À quoi sert ce modèle de contrat ?
Les conditions météorologiques et atmosphériques peuvent influer sur le déroulement de certaines activités économiques, dont celles du bâtiment et des travaux publics, en rendant difficile voire impossible leur déroulement et obligeant ainsi l'employeur à les interrompre temporairement dans le but, notamment, de préserver la sécurité des salariés.
Remarques : les conditions évoquées ci-avant sont des intempéries « extrêmes » : inondations, tempête, chutes et accumulations de neige massives, etc.
Dans la branche précitée du BTP, les salariés concernés par un arrêt de travail temporaire résultant de l'effet de conditions extrêmes bénéficient d'un dispositif d'indemnisation destiné à compenser en partie la perte de leur salaire : le chômage partiel « intempéries » (articles L. 5424-6 et suivants du Code du travail), financé par des cotisations patronales et organisé par les Caisses de congés payés du BTP.
Au sein de ce dispositif légal, l'article L. 5424-9 du Code du travail impose à l'employeur (ou à son représentant sur le chantier) une obligation de consultation de son comité social et économique lorsque la décision d'arrêter le travail, en raison des intempéries, doit être prise.
Cette consultation intervient au cours d'une réunion plénière (mensuelle ordinaire ou non), ce qui amène l'employeur (ou son représentant) à respecter, au préalable, une procédure avec :
- convocation écrite de chaque membre du CSE à la réunion ;
- information de chaque membre du CSE quant :
- à la tenue d'une réunion où doit être évoquée la question de l'arrêt de travail ;
- aux modalités de cet arrêt ;
- aux conditions de prise en charge par le chômage partiel intempéries.

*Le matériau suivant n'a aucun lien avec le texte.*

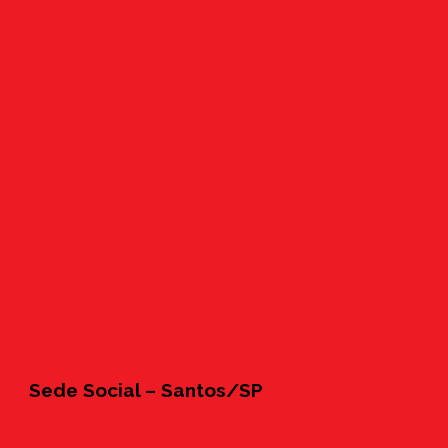
Sede Social – Santos/SP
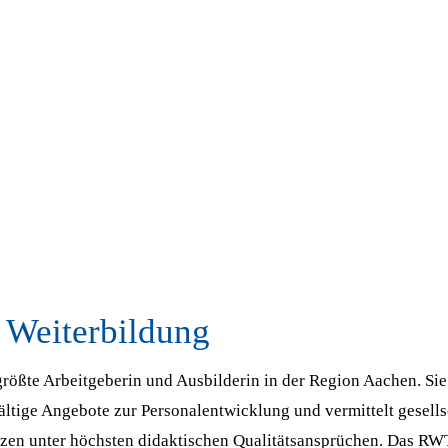
 Weiterbildung
rößte Arbeitgeberin und Ausbilderin in der Region Aachen. Sie 
ältige Angebote zur Personalentwicklung und vermittelt gesells
en unter höchsten didaktischen Qualitätsansprüchen. Das R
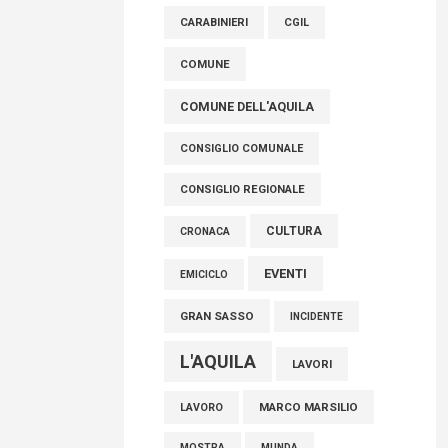
controlli e responsabilità
CARABINIERI
CGIL
09 Agosto 2026
COMUNE
COMUNE DELL'AQUILA
CONSIGLIO COMUNALE
CONSIGLIO REGIONALE
CULTURA
CRONACA
EVENTI
EMICICLO
GRAN SASSO
INCIDENTE
L'AQUILA
LAVORI
MARCO MARSILIO
LAVORO
MOSTRA
MUNDA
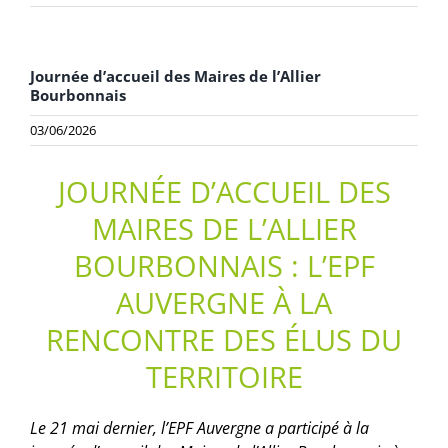
Journée d’accueil des Maires de l’Allier
Bourbonnais
03/06/2026
JOURNÉE D’ACCUEIL DES
MAIRES DE L’ALLIER
BOURBONNAIS : L’EPF
AUVERGNE À LA
RENCONTRE DES ÉLUS DU
TERRITOIRE
Le 21 mai dernier, l’EPF Auvergne a participé à la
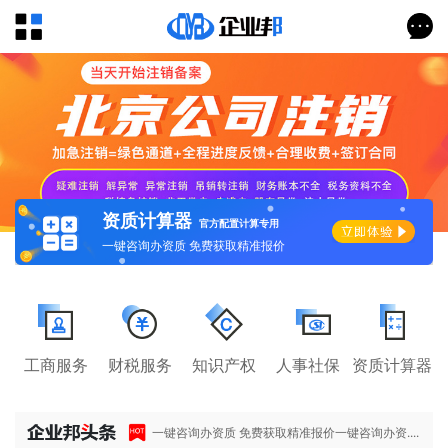
资质计算器
官方配置计算专用
一键咨询办资质 免费获取精准报价
工商服务
财税服务
知识产权
人事社保
资质计算器
一键咨询办资质 免费获取精准报价一键咨询办资....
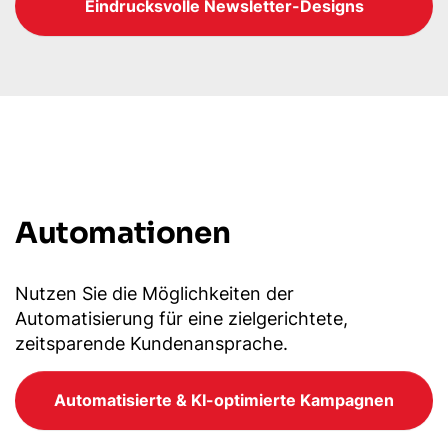
Eindrucksvolle Newsletter-Designs
Automationen
Nutzen Sie die Möglichkeiten der
Automatisierung für eine zielgerichtete,
zeitsparende Kundenansprache.
Automatisierte & KI-optimierte Kampagnen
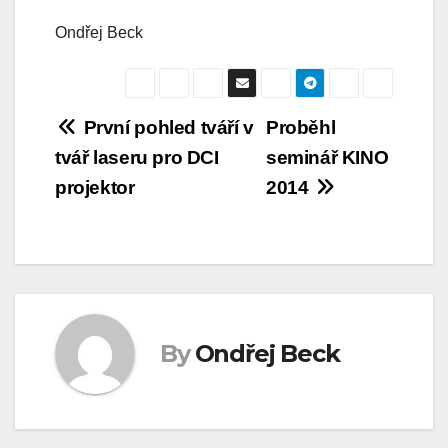
Ondřej Beck
Navigace
První pohled tváří v
Proběhl
tvář laseru pro DCI
seminář KINO
pro
projektor
2014
příspěvek
By
Ondřej Beck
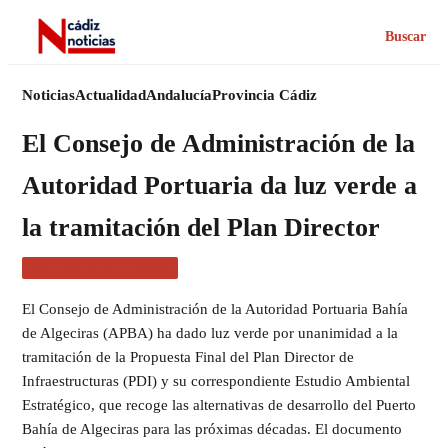
Buscar
Noticias
Actualidad
Andalucía
Provincia Cádiz
El Consejo de Administración de la
Autoridad Portuaria da luz verde a
la tramitación del Plan Director
ACTUALIDAD CÁDIZ
El Consejo de Administración de la Autoridad Portuaria Bahía
de Algeciras (APBA) ha dado luz verde por unanimidad a la
tramitación de la Propuesta Final del Plan Director de
Infraestructuras (PDI) y su correspondiente Estudio Ambiental
Estratégico, que recoge las alternativas de desarrollo del Puerto
Bahía de Algeciras para las próximas décadas. El documento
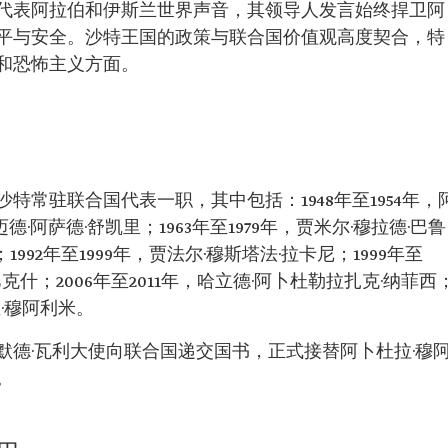
代表阿拉伯和伊斯兰世界声音，其领导人发言始终捍卫阿
平与安全。沙特王国的政策与联合国价值观高度契合，特
和恐怖主义方面。
特常驻联合国代表一职，其中包括：1948年至1954年，
迈德·阿萨德·舒凯里；1963年至1979年，贾米尔·穆拉德·巴鲁
；1992年至1999年，贾法尔·穆斯塔法·拉卡尼；1999年至
巴克什；2006年至2011年，哈立德·阿卜杜勒拉扎克·纳菲西
亚·穆阿利米。
穆罕默德·瓦利大使向联合国递交国书，正式接替阿卜杜拉·穆
。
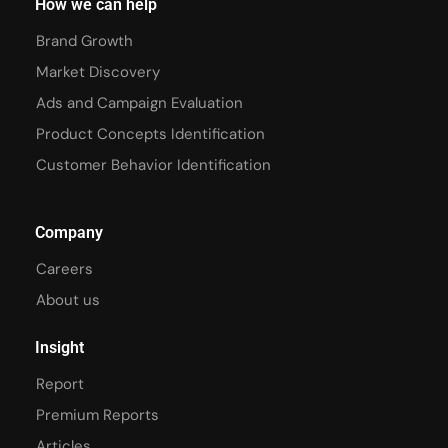
How we can help
Brand Growth
Market Discovery
Ads and Campaign Evaluation
Product Concepts Identification
Customer Behavior Identification
Company
Careers
About us
Insight
Report
Premium Reports
Articles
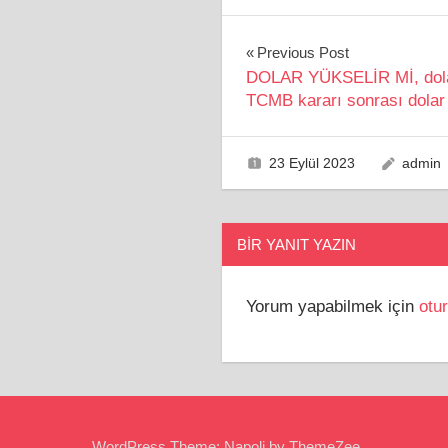
Yazı
Previous Post
DOLAR YÜKSELİR Mİ, dolar
gezinmesi
TCMB kararı sonrası dolar
23 Eylül 2023
admin
BIR YANIT YAZIN
Yorum yapabilmek için
otu
WordPress Theme: Napoli by ThemeZee.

Rappel : l'information précitée est obligatoirement écrite et détaillée et doit permettre aux membres du CSE d'avoir un aperçu complet de la situation.
Attention, cette obligation de convocation et d'information écrite des membres de la délégation du personnel du CSE est de respect impératif, faute de quoi l'employeur peut être soumis à des sanctions. Certaines sont pénales, comme le délit d'entrave de l'article L. 2317-1 du Code du travail (emprisonnement d'un an et amende d'un montant de 7 500 €). D'autres sont financières puisque l'absence de consultation du CSE peut entraîner un refus de prise en charge par la Caisse des congés payés.
À défaut d'accord entre l'employeur et les élus au CSE, le recours à la visioconférence pour tenir les réunions des comités sociaux et économiques est limité à trois réunions par an.